On the other hand, encouraging chasms in Iran’s opposition political groups is part of the regime’s strategy to reduce their efficacy. Creating discord between opposition groups is one of the known methods of the Islamic Republic to divide and conquer. The regime has wielded these divisions expertly in the recent protests, crafting a narrative that the demonstrations are “separatist” in nature to isolate certain opposition groups—namely ethnic groups—from other streams. In the same vein, it has pushed a narrative reducing regime overthrow to the more mild demand for emancipation from the compulsory hijab.
While ethnic opposition groups may be united amongst themselves through efforts like the Cooperation Center of Iranian Kurdistan Parties, or the Congress of Nationalities of Federal Iran, which includes a number of the most influential ethnic groups in Iran, larger-scale cooperation remains a distant reality.
National Leadership and the New Protest Movement
Of course, there have been several efforts by the opposition towards joint action, and most influential figures and groups have underscored the necessity of a coalition. There have even been joint declarations from republican and nationalist groups, including a declaration from well-known personalities, a collective message from reputed political celebrities on January 1, 2023, and plans for various “Parliaments in Exile,” “Power Transfer Councils,” and so on. The “Solidarity for the Freedom of Iran,” or Haft Aban Front, in Brussels is yet another recent example.
But such displays of national solidarity do not automatically beget the national leadership necessary to achieve freedom. Such leadership can develop in a multitude of ways. Some suggest that national leadership necessary to lead a movement emerges spontaneously and naturally from the movement itself, while others argue that leadership stems from the decision-making, planning, and will of the democratic elites who are associated with said movement. Although these two potential options have been the subject of various debates in recent months, it seems more likely that the second is the most stable, sustainable option. It is unfortunately also the least likely option in the case of Iran, at least for now.

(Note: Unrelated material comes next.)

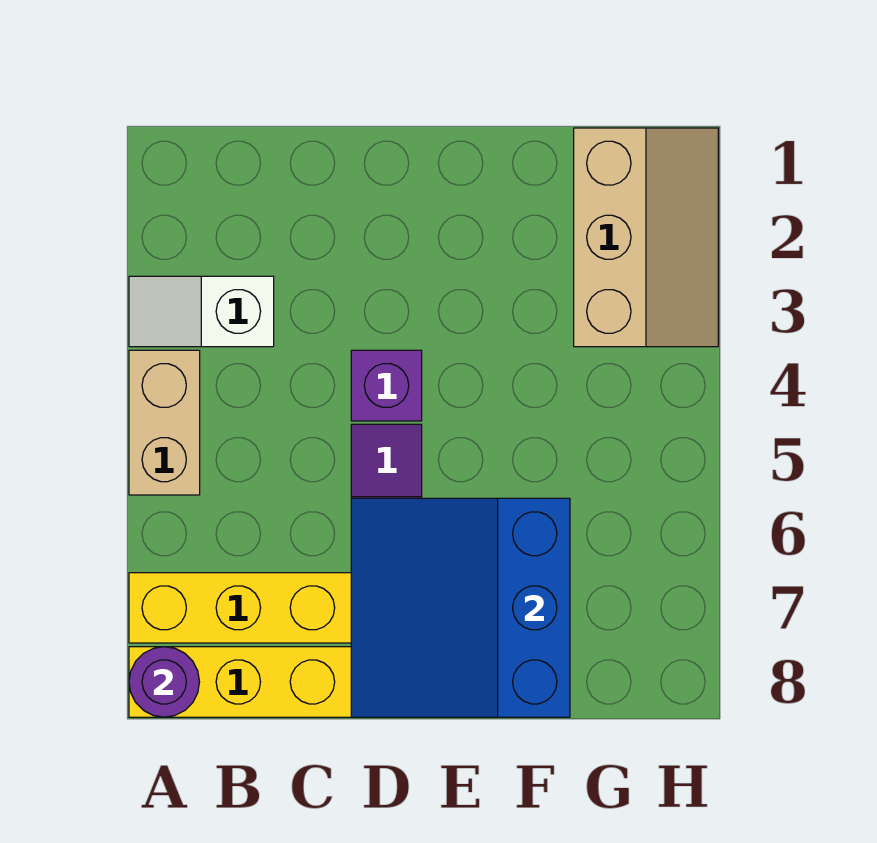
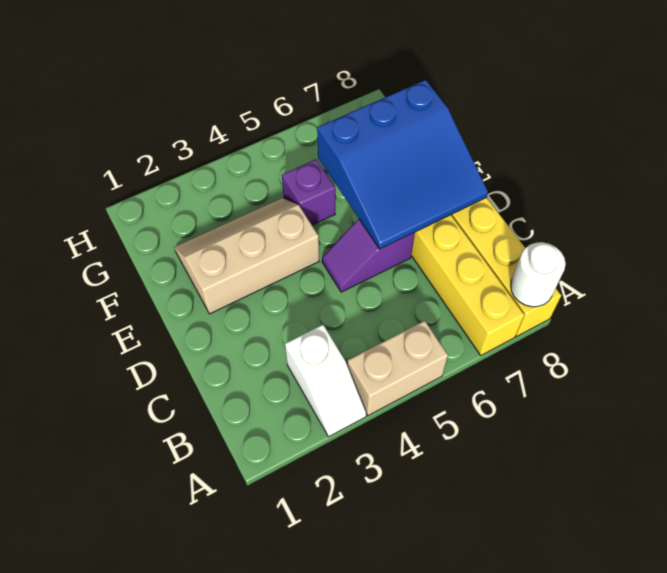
purple round brick A8 level 2 -> white round brick A8 level 2
purple brick D4 level 1 -> purple brick F5 level 1
tan slope G1:H3 level 1 top G -> tan slope E2:F4 level 1 top E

In fact, there are currently quite a number of “leaders” among the opposition. But as of yet, none seem able to coordinate their own political groups and factions, let alone a national coalition. To create a future leadership that navigates the political movement in Iran, the many parties and individuals who hope to achieve a transition to democracy must reach a collective agreement that can guide subsequent efforts.
If the opposition fails to form a coalition, and the regime eases its suppression of the protests, it is possible that with Khamenei’s death, new divisions will emerge within the regime. In this light, the regime may become more flexible, incorporating the less adamant factions of the opposition into its fold to merely sustain the status quo and play opposition groups off one another.